El fantasma de la libertad
Israel Galván y Akram Khan triunfan de forma apoteósica con 'Torobaka'
No había manera de encontrar una entrada el pasado domingo en la Sala Roja del Teatro del Canal, para ver la última de las tres funciones de Torobaka, un auténtico mano a mano entre el bailaor sevillano Israel Galván y el bailarín y coreógrafo londinense de origen bengalí, educado en la danza india Kathak, Akram Khan.
Y es que, además del poder de atracción de Khan, uno de los valores más cotizados de la danza contemporánea actual, Israel Galván se ha convertido en un auténtico ídolo para unos espectadores cada vez más heterogéneos, muchos de los cuales, entregados sin ambages a la emoción que les provoca, lo vitorearon con fervor al final del espectáculo. No cabe duda de que, a base de talento y de generosidad en el trabajo, el hijo de José Galván, el solista de la Compañía Andaluza de Danza en los días de Mario Maya, se ha convertido en un símbolo de la libertad artística, un modelo a seguir para todos esos artistas del flamenco que acuden a sus espectáculos soñando con que, un día no muy lejano, aprovechando las puertas abiertas por el sevillano, también ellos podrán adentrarse en los terrenos que la necesidad o la imaginación les propone. Lo que ocurre es que para conquistar esos terrenos de la pura danza deberán atesorar cualidades como las de Galván: conocimiento, virtuosismo, rigor y una enorme sinceridad consigo mismo y con el público.
Después de decidirse a compartir democráticamente el escenario, tanto Galván como Khan han elegido el círculo como base para celebrar el encuentro entre sus culturas y sus personas respectivas y han coreografiado varios dúos en los que el repetido cuerpo a cuerpo y la posible lucha son sustituidos por el abrazo del mismo modo que la integración sustituye a la mera ruptura del idioma recibido de sus padres. Cada uno, con el vocabulario heredado y con su temperatura, se entrega sinceramente a lo que recibe a través del otro. Con muchísimo respeto (Khan realiza una danza, muy aplaudida, con las botas en las manos) pero sin censura de ningún tipo, ambos abren el grifo de la expresividad -no olvidemos que en la tradición hindú no hay diferencia entre bailarín y actor- y convierten su caudal en un gozoso e incesante ritmo. Y lo mismo sucede en las intervenciones en solitario, como la de Israel cuando sale a un cuadrilátero anexo con un micrófono de pie y se convierte en un auténtico hombre-orquesta. En ese momento, por su cuerpo y por su garganta salen a borbotones, inconexos en apariencia, decenas de fragmentos del universo flamenco, del más trascendente al más lleno de guasa. A la velocidad del rayo, como esas ideas disparatadas que se superponen a veces en la mente, salidas del mismísimo inconsciente.

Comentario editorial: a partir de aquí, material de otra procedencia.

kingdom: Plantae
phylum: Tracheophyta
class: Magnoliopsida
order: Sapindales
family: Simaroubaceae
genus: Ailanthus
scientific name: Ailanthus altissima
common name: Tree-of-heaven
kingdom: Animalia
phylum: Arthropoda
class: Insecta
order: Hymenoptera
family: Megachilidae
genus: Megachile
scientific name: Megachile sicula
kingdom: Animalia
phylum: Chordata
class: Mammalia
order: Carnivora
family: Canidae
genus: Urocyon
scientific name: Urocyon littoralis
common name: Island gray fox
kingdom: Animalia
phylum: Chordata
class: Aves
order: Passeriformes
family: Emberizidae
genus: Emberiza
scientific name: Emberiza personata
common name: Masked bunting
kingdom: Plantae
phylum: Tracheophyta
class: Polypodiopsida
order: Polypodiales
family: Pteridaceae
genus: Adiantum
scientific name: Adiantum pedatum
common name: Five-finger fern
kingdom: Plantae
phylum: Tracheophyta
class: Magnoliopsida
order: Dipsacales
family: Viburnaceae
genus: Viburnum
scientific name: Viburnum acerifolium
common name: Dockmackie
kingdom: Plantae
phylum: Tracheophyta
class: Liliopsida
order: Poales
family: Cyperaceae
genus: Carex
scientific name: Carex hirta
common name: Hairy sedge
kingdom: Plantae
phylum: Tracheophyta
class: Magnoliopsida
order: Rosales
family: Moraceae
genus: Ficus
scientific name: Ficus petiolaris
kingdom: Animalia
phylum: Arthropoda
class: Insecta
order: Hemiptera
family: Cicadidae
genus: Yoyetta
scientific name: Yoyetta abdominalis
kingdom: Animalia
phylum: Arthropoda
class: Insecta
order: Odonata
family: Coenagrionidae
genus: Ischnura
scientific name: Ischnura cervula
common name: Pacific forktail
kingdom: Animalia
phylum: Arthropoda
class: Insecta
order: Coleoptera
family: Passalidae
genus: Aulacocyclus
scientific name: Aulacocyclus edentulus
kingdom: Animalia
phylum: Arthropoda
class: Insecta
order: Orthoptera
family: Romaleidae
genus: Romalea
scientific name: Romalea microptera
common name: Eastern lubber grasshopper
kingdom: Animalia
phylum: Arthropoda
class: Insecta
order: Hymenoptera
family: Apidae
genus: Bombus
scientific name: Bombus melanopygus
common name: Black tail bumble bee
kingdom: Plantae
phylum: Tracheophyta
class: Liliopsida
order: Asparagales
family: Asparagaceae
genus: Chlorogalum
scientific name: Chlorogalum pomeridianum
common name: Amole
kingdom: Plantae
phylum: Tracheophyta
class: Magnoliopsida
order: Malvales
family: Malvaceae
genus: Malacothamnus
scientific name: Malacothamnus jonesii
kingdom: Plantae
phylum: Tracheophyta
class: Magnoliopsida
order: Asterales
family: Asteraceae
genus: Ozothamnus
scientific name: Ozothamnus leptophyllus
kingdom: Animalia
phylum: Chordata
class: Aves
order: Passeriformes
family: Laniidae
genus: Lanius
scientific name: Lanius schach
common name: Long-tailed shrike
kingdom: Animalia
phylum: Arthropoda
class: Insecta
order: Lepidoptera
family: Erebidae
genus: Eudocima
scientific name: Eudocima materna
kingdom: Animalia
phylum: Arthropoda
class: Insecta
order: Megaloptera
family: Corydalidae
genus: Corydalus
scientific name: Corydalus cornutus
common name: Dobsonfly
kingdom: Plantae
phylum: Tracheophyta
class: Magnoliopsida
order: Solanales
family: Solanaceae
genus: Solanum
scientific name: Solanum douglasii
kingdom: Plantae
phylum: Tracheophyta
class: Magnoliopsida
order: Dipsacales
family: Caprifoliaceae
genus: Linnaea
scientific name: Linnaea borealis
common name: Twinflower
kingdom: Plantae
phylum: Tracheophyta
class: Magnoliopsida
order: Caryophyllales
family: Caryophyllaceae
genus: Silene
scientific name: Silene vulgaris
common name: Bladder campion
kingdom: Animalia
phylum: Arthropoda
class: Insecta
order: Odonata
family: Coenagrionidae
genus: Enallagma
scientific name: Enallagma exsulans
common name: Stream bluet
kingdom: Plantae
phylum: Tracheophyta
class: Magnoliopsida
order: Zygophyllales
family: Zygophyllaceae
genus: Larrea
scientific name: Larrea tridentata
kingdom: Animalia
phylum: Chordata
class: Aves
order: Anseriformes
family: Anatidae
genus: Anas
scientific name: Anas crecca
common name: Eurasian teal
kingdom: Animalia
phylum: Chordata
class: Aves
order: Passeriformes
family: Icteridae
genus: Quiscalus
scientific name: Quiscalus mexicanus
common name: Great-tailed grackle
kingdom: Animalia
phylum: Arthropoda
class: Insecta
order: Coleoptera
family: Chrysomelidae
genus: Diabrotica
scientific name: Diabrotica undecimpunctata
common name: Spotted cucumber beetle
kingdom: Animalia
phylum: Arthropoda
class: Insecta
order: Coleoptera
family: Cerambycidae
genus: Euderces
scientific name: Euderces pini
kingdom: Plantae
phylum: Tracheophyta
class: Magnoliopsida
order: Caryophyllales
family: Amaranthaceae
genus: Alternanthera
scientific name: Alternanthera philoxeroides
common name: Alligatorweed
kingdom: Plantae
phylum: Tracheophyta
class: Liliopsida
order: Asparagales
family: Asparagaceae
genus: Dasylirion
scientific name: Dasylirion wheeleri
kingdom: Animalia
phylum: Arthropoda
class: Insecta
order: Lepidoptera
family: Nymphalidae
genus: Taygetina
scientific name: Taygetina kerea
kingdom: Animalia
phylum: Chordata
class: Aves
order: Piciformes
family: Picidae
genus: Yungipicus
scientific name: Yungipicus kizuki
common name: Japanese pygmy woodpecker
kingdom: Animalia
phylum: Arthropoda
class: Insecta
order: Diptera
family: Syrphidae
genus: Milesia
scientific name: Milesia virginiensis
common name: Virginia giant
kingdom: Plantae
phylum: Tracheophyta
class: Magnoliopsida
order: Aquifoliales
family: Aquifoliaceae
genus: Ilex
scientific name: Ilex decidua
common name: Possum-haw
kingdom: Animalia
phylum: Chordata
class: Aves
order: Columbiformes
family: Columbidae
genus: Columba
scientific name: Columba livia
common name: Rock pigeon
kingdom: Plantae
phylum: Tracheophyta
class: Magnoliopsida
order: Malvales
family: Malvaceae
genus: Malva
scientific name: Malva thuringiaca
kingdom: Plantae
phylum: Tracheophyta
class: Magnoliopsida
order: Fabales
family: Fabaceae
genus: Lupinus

Así van contando su proceso, Khan y Galván, ajenos a toda cortapisa y a cualquier presupuesto artístico previo; sin una dirección externa que tal vez hubiera equilibrado las músicas para dar -según opinaban algunos a la salida- un mayor protagonismo al flamenco.
Porque, efectivamente, la otra columna de este trabajo, y parte fundamental de su éxito, son los cuatro músicos que están en escena, tocando instrumentos y uniendo libremente diferentes culturas musicales, desde los silabeos típicos del Kathak al folclore italiano y español, con hermosos cantos de la belga Christine Leboutte (a la que ya admiramos en el teatro Central, con la Capilla Flamenca en la coreografía de Sidi Larbi Cherkaoui Foi,) y del contratenor Daviz Azurza, a cuyo canto angelical pone el contrapunto Bobote con su telúrico "¡Quiyooo!".